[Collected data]

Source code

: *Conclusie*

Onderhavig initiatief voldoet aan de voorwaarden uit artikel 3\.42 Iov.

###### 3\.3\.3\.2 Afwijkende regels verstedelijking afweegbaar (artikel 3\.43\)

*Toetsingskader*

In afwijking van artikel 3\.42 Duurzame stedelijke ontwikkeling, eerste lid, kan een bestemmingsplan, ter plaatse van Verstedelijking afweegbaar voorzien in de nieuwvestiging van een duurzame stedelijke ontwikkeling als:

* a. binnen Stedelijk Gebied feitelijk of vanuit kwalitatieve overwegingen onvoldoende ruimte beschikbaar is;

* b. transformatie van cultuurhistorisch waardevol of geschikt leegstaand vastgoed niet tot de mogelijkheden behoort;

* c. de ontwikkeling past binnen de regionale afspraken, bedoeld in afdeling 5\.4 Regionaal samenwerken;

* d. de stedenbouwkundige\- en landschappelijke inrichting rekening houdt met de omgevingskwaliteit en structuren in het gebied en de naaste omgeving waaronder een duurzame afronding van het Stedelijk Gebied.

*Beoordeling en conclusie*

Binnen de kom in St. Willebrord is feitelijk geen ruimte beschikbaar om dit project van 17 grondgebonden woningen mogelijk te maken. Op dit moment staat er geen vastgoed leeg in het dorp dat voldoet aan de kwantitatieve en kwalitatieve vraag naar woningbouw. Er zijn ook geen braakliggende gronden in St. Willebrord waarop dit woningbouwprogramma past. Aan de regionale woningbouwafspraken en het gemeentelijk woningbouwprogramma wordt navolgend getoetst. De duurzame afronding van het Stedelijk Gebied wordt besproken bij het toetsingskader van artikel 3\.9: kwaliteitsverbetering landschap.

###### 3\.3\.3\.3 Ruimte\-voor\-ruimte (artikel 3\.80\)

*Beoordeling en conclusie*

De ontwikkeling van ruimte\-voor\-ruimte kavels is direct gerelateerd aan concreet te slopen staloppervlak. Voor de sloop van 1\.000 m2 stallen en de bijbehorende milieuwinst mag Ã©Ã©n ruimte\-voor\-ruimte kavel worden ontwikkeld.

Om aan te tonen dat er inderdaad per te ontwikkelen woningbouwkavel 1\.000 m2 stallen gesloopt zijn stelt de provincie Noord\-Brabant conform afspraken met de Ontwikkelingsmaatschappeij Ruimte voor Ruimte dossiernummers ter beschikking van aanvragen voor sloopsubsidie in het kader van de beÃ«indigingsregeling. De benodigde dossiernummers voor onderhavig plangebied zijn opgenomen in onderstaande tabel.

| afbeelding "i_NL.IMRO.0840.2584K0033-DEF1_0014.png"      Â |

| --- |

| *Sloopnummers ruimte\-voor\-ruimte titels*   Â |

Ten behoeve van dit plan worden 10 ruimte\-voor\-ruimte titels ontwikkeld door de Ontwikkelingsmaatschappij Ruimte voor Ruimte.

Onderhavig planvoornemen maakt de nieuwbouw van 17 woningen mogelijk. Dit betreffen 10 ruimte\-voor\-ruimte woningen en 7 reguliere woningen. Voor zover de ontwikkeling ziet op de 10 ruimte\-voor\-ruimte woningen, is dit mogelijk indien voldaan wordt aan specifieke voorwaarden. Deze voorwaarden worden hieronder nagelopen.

◆ WHAT IS BEING ASKED: Reproduce the full block of data exactly, omitting nothing.

◆ REPLY:
Source code

: *Conclusie*

Onderhavig initiatief voldoet aan de voorwaarden uit artikel 3\.42 Iov.

###### 3\.3\.3\.2 Afwijkende regels verstedelijking afweegbaar (artikel 3\.43\)

*Toetsingskader*

In afwijking van artikel 3\.42 Duurzame stedelijke ontwikkeling, eerste lid, kan een bestemmingsplan, ter plaatse van Verstedelijking afweegbaar voorzien in de nieuwvestiging van een duurzame stedelijke ontwikkeling als:

* a. binnen Stedelijk Gebied feitelijk of vanuit kwalitatieve overwegingen onvoldoende ruimte beschikbaar is;

* b. transformatie van cultuurhistorisch waardevol of geschikt leegstaand vastgoed niet tot de mogelijkheden behoort;

* c. de ontwikkeling past binnen de regionale afspraken, bedoeld in afdeling 5\.4 Regionaal samenwerken;

* d. de stedenbouwkundige\- en landschappelijke inrichting rekening houdt met de omgevingskwaliteit en structuren in het gebied en de naaste omgeving waaronder een duurzame afronding van het Stedelijk Gebied.

*Beoordeling en conclusie*

Binnen de kom in St. Willebrord is feitelijk geen ruimte beschikbaar om dit project van 17 grondgebonden woningen mogelijk te maken. Op dit moment staat er geen vastgoed leeg in het dorp dat voldoet aan de kwantitatieve en kwalitatieve vraag naar woningbouw. Er zijn ook geen braakliggende gronden in St. Willebrord waarop dit woningbouwprogramma past. Aan de regionale woningbouwafspraken en het gemeentelijk woningbouwprogramma wordt navolgend getoetst. De duurzame afronding van het Stedelijk Gebied wordt besproken bij het toetsingskader van artikel 3\.9: kwaliteitsverbetering landschap.

###### 3\.3\.3\.3 Ruimte\-voor\-ruimte (artikel 3\.80\)

*Beoordeling en conclusie*

De ontwikkeling van ruimte\-voor\-ruimte kavels is direct gerelateerd aan concreet te slopen staloppervlak. Voor de sloop van 1\.000 m2 stallen en de bijbehorende milieuwinst mag Ã©Ã©n ruimte\-voor\-ruimte kavel worden ontwikkeld.

Om aan te tonen dat er inderdaad per te ontwikkelen woningbouwkavel 1\.000 m2 stallen gesloopt zijn stelt de provincie Noord\-Brabant conform afspraken met de Ontwikkelingsmaatschappeij Ruimte voor Ruimte dossiernummers ter beschikking van aanvragen voor sloopsubsidie in het kader van de beÃ«indigingsregeling. De benodigde dossiernummers voor onderhavig plangebied zijn opgenomen in onderstaande tabel.

| afbeelding "i_NL.IMRO.0840.2584K0033-DEF1_0014.png"      Â |

| --- |

| *Sloopnummers ruimte\-voor\-ruimte titels*   Â |

Ten behoeve van dit plan worden 10 ruimte\-voor\-ruimte titels ontwikkeld door de Ontwikkelingsmaatschappij Ruimte voor Ruimte.

Onderhavig planvoornemen maakt de nieuwbouw van 17 woningen mogelijk. Dit betreffen 10 ruimte\-voor\-ruimte woningen en 7 reguliere woningen. Voor zover de ontwikkeling ziet op de 10 ruimte\-voor\-ruimte woningen, is dit mogelijk indien voldaan wordt aan specifieke voorwaarden. Deze voorwaarden worden hieronder nagelopen.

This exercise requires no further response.